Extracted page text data
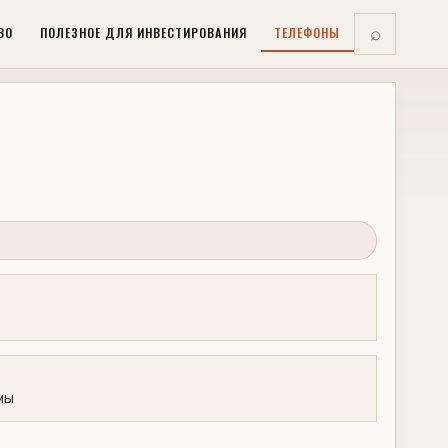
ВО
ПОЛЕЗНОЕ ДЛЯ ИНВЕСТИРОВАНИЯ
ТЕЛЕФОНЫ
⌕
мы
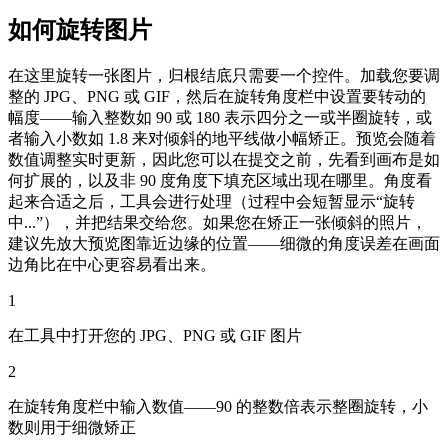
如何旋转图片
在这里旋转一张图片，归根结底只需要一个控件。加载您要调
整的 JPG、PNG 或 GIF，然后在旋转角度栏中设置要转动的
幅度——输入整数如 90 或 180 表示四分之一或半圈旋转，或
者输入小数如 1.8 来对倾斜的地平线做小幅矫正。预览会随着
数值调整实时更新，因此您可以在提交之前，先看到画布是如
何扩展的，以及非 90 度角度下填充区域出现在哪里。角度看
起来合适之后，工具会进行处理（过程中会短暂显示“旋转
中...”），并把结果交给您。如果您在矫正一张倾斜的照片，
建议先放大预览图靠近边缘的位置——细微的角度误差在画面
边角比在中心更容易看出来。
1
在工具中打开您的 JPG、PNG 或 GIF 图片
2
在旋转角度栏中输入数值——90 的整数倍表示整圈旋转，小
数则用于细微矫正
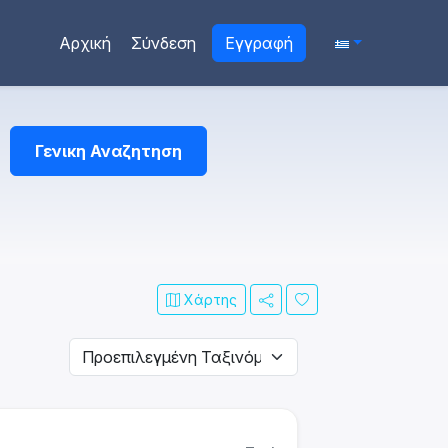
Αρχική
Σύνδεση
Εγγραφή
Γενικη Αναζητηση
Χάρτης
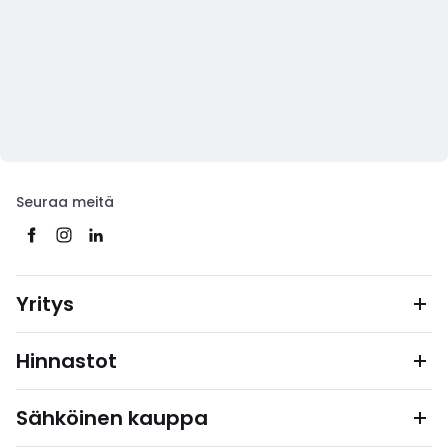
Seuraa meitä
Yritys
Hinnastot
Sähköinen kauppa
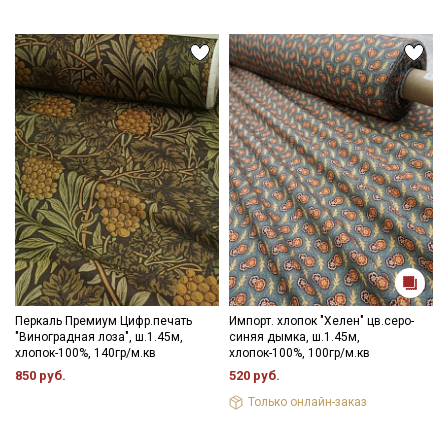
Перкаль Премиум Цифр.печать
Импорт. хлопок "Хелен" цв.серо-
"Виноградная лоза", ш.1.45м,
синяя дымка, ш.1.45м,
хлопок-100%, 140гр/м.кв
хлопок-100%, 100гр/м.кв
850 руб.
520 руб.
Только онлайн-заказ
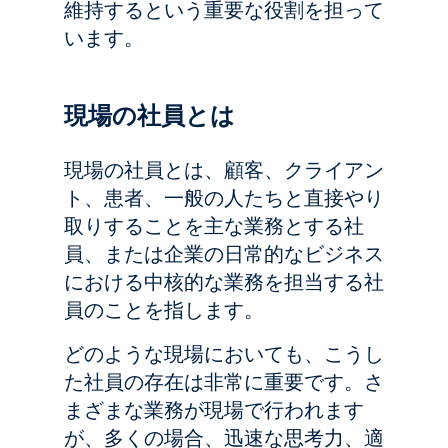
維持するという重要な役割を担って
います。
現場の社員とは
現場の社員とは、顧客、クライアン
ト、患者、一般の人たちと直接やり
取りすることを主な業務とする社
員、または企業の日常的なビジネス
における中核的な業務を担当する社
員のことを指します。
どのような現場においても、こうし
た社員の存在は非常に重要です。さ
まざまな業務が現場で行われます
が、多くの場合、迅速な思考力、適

**Request**.
Search the entries for "хлопок" and copy each matching line.

**Task solution**.
Импорт. хлопок "Хелен" цв.серо-
хлопок-100%, 140гр/м.кв
хлопок-100%, 100гр/м.кв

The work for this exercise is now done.